WikiLeaks to help shield tech firms from CIA's hacking tools, says Assange
WikiLeaks will work with technology companies to help defend them against the CIA's hacking tools, founder Julian Assange said.
The move sets up a potential conflict between Silicon Valley firms eager to protect their products and an intelligence agency stung by the radical transparency group's disclosures.
In an online news conference, Mr Assange acknowledged that some companies had asked for more details about the CIA cyber-espionage toolkit that he purportedly revealed in a massive disclosure earlier this week.
"We have decided to work with them, to give them some exclusive access to some of the technical details we have, so that fixes can be pushed out," Mr Assange said.
Once tech firms had patched their products, he said, he would release the full data of the hacking tools to the public.
In response to Mr Assange's news conference, CIA spokeswoman Heather Fritz Horniak said: "As we've said previously, Julian Assange is not exactly a bastion of truth and integrity.
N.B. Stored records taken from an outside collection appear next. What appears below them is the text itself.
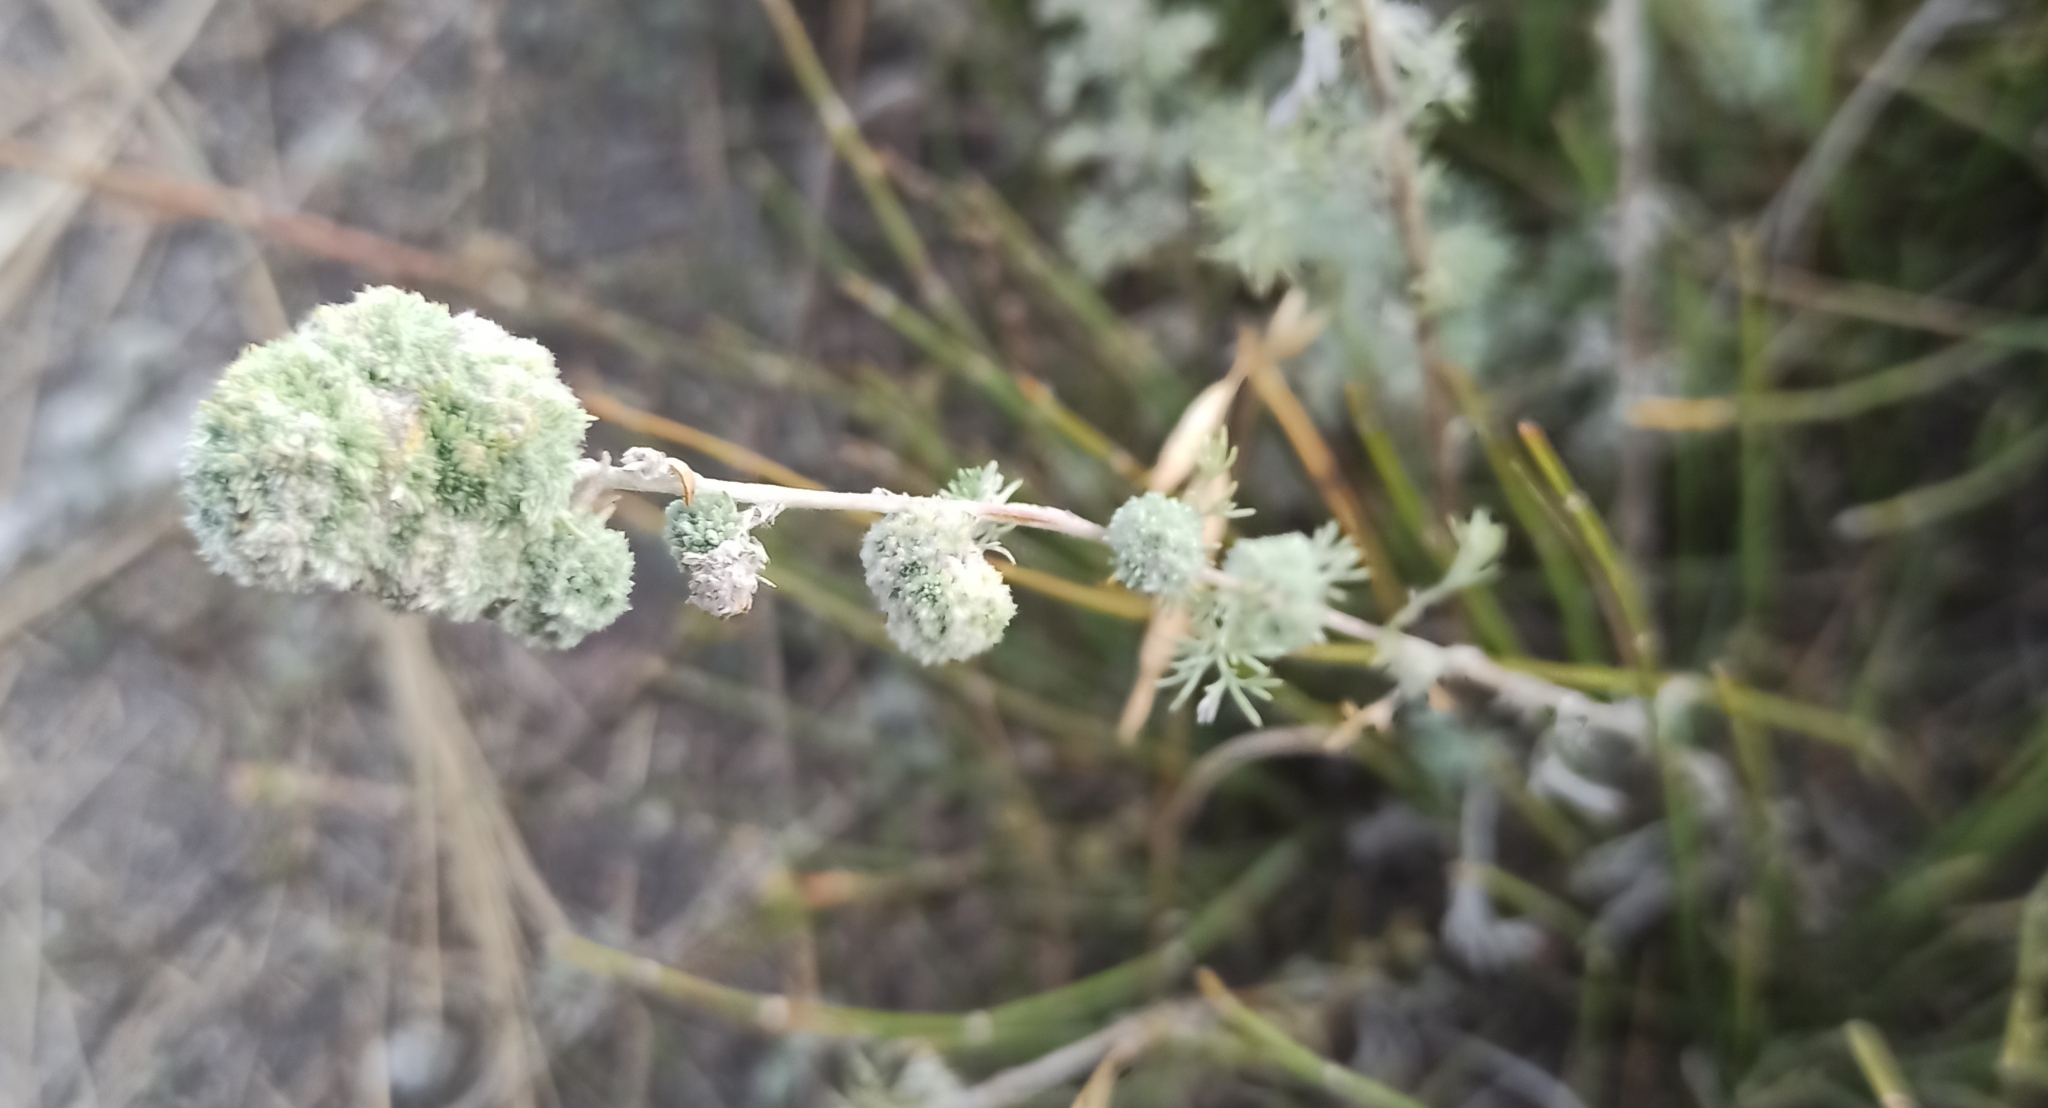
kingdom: Plantae
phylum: Tracheophyta
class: Magnoliopsida
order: Asterales
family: Asteraceae
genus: Artemisia
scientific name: Artemisia austriaca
"Despite the efforts of Assange and his ilk, CIA continues to aggressively collect foreign intelligence overseas to protect America from terrorists, hostile nation states and other adversaries."
The CIA has so far declined to comment directly on the authenticity of the leak, but in a statement issued on Wednesday it said such releases are damaging because they equip adversaries "with tools and information to do us harm".
Mr Assange began his online news conference with a dig at the agency for losing control of its cyber-espionage arsenal, saying that all the data had been kept in one place.
"This is a historic act of devastating incompetence," he said, adding that "WikiLeaks discovered the material as a result of it being passed around".
Mr Assange said the technology was nearly impossible to keep under wraps - or under control.
"There's absolutely nothing to stop a random CIA officer" or even a contractor from using the technology, Mr Assange said.
"The technology is designed to be unaccountable, untraceable; it's designed to remove traces of its activity."
The CIA would not confirm on Wednesday that the material came from its files, although no one is doubting that it did.
The agency would not talk about whether there was any investigation under way to work out how the material ended up on the internet for all to see.
And it would not say whether it suspects that a mole lurking inside the CIA secretly spirited the material to WikiLeaks, or whether the CIA could have been the victim of a hack.
The WikiLeaks disclosures were an extraordinary coup for a group that has already rocked American diplomacy with the release of 250,000 US state department cables and embarrassed the Democratic Party with political back-channel chatter and the US military with hundreds of thousands of logs from Iraq and Afghanistan.
The intelligence-related documents describe in various levels of detail how the CIA bypasses anti-viruses, hacks into smartphones and even hijacks smart TVs.
Among the affected products are some of the world's most popular technology platforms, including Apple's iPhones and iPads, Google's Android phones and the Microsoft Windows operating system for desktop computers and laptops.
WikiLeaks has not released the actual hacking tools themselves, some of which were developed by government hackers while others were purchased from outsiders.
However, the group is now saying that it will.
If sharing were to occur, it would be an unusual alliance that would give companies such as Apple, Google, Microsoft, Samsung and others an opportunity to identify and repair any flaws in their software and devices that were being exploited by US spy agencies and some foreign allies, as described in the material.
Security experts said WikiLeaks was obligated to work privately with technology companies to disclose previously unknown software flaws, known as zero-day vulnerabilities because consumers would have no time to discover how to defend themselves against their use, and with companies that design protection software.
WikiLeaks has said the latest files have apparently been circulating among former US government hackers and contractors.
"The clear move is to notify vendors," said Chris Wysopal, co-founder and chief technology officer of Veracode.
"If WikiLeaks has this data then it's likely others have this data, too. The binaries and source code that contain zero days should be shared with people who build detection and signatures for a living."
One clear risk is that WikiLeaks revealed enough details to give foreign governments better opportunities to trace any of the sophisticated hacking tools they might discover back to the CIA, damaging the ability to disguise a US government hacker's involvement.
"That's a huge problem," said Adriel T Desautels, the chief executive at Netragard LLC, which formerly sold zero-day exploits to governments and companies.
"Our capabilities are now diminished."
Apple said many of its security vulnerabilities disclosed by WikiLeaks were already fixed.
In a statement late on Tuesday, it said its initial analysis showed that the latest version of the iOS system software for iPhones and iPads fixed many of those flaws.
Apple said it will "continue work to rapidly address any identified vulnerabilities".